— Problem statement —
Please extend the comment thread on atmospheric CO2 below, starting right after its last sentence.

That’s not how it works. I suggest you read my article from The Air Vent to see how the Bern model works in practice. For example, the amount that remains in the atmosphere isn’t half. That’s the apparent value because anthropogenic emission is continually increasing. If human emissions were to cease instantly, the atmospheric CO2 concentration would decay to a level that would be the preindustrial level plus about 15% of the total amount emitted. The initial decay would be rapid, but it would take hundreds to thousands of years to reach a new steady state because the full mixing of the ocean takes that long. This graph is about what the CO2 level would have done if all human emissions ceased in 2005. The new steady state value would be about 320 ppmv. And you’re neglecting the isotope ratio and oxygen concentration data that is in agreement with the source of the increase being mostly fossil fuel combustion.

DeWitt Payne
January 3, 2013 8:05 pm

That should be 22% not 15% so about 335 ppmv, not 320 ppmv, at steady state.

Rob Ricket
January 3, 2013 8:17 pm

Good catch Henry.

Henry Clark
January 3, 2013 8:24 pm

Rob Ricket: Thanks.

Bart
January 3, 2013 8:35 pm

DeWitt Payne says:
January 3, 2013 at 2:15 pm
“Atmospheric CO2 concentration is not a random variable. It is almost completely deterministic. There is measurement error and year to year variability, but those factors are small compared to the deterministic change. We know where it comes from and how much is emitted each year.”
And, we know that part (the anthropogenic input) has negligible impact on the overall concentration. The data show that atmospheric CO2 concentration is almost completely driven by surface temperatures. In this WoodForTrees plot, it is clear that CO2 is dominated by an affine-in-temperature differential equation of the form
dCO2/dt = k*(T – To)
where “k” is a coupling constant, “T” is the global temperature anomaly, and “To” is an equilibrium temperature. Here is another such comparison with GISTEMP. Any of the major temperature sets will generally do, as they are all more-or-less affinely related. Any time you have a continuous flow into and out of a system which can be modulated by a particular variable, you can get an integral relationship of this sort for the residual which gets left behind.

— Material supplied —
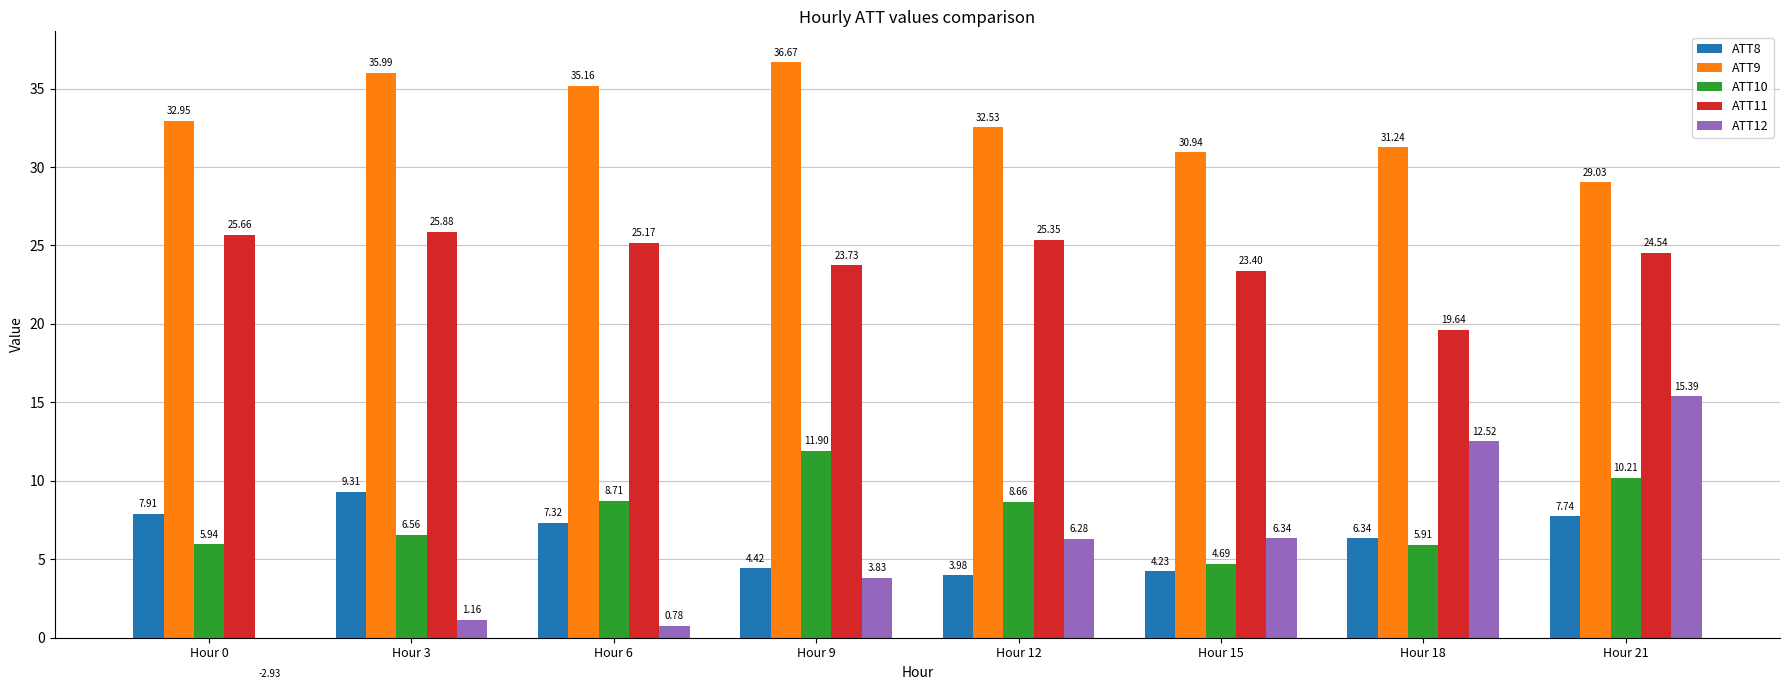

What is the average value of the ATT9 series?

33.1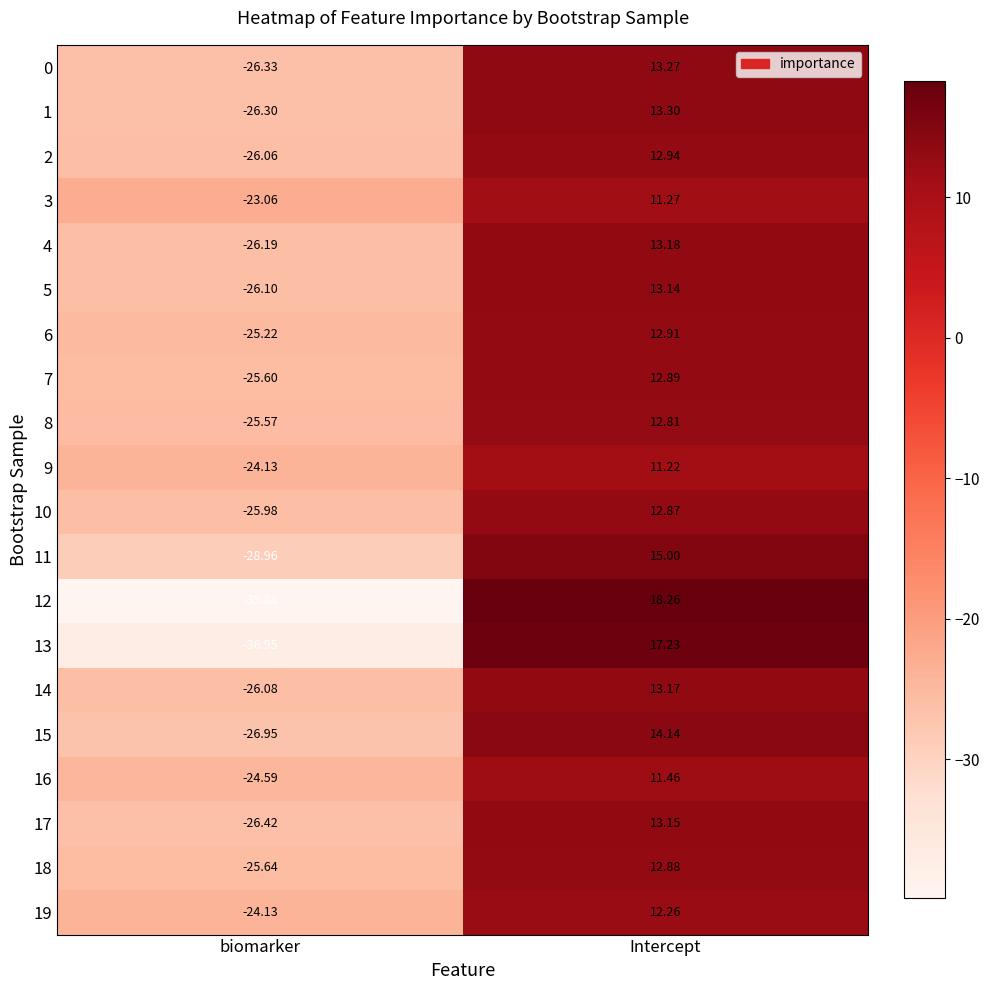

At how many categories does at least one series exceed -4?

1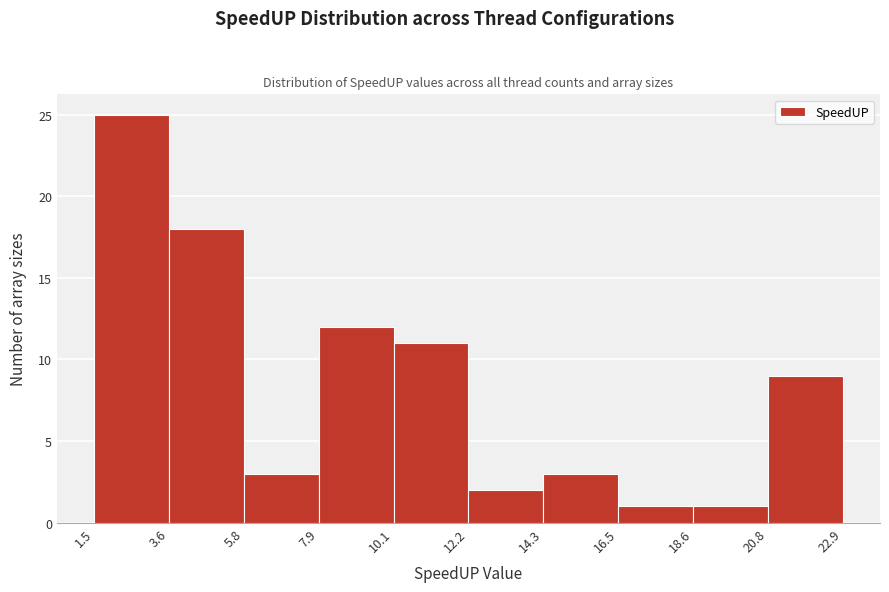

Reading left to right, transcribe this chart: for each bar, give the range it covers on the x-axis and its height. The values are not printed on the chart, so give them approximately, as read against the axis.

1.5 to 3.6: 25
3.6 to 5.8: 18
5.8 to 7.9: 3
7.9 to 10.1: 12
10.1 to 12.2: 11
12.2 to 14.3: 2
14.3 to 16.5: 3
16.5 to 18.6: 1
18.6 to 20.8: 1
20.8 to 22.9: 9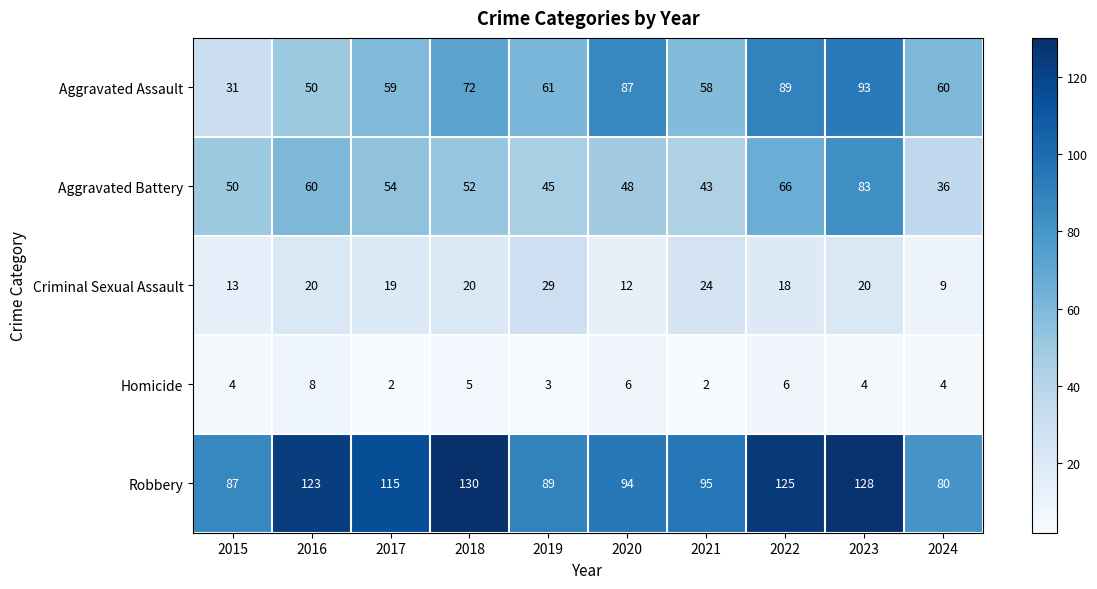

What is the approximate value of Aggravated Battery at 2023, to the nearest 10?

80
...
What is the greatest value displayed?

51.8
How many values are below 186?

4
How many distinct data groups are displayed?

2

— Answer for this exercise —
Here is an example of what you get when you integrate the relationship. Clearly, there is very little room for human influence on the measured concentration. It is simply inconsistent with the data. Some quibble that the linear term is an artifact of the choice of “To”, and that provides most of the match in the integrated output. But, there has to be some value of “To”, because the temperature anomaly “T” is measured relative to an arbitrary baseline. More importantly, it has no effect on the slope of the CO2 rate of change, which matches the temperature slope quite well, when you choose “k” to match the variation, the peaks and valleys, between the time series. And, since the anthropogenic input rate itself has a slope, there is, again, no room for it to any level of significance.
Since differentiation necessarily imparts a 90 degree phase advance, it follows that coincidence between the peaks and valleys in the temperature and the rate of change of CO2 implies that CO2 lags temperature, and therefore the direction of causality is temperature-to-CO2. Or, one may consider that on a more elementary level, it would be absurd to argue that the temperature depends on the rate at which CO2 is changing, and not the overall level and, again, we conclude the direction of causality is temperature-to-CO2.
It also necessarily follows that the Earth’s mechanisms for sequestering CO2 have been grossly underestimated, the residence time conversely grossly overestimated, and the natural flows into the system grossly underestimated, as well. It is hardly surprising given that such estimates have been largely paper exercises without closed loop confirmation. This is what happens when you guess at an answer, and decide if it is right or not by taking a vote: Fiasco.

Mooloo
January 3, 2013 8:50 pm

If human emissions were to cease instantly, the atmospheric CO2 concentration would decay to a level that would be the preindustrial level plus about 15% of the total amount emitted. The initial decay would be rapid, but it would take hundreds to thousands of years to reach a new steady state because the full mixing of the ocean takes that long.
So the sinks get rid of most of it quickly, but “know” to leave the other 15% for thousands of years? That is beyond ridiculous.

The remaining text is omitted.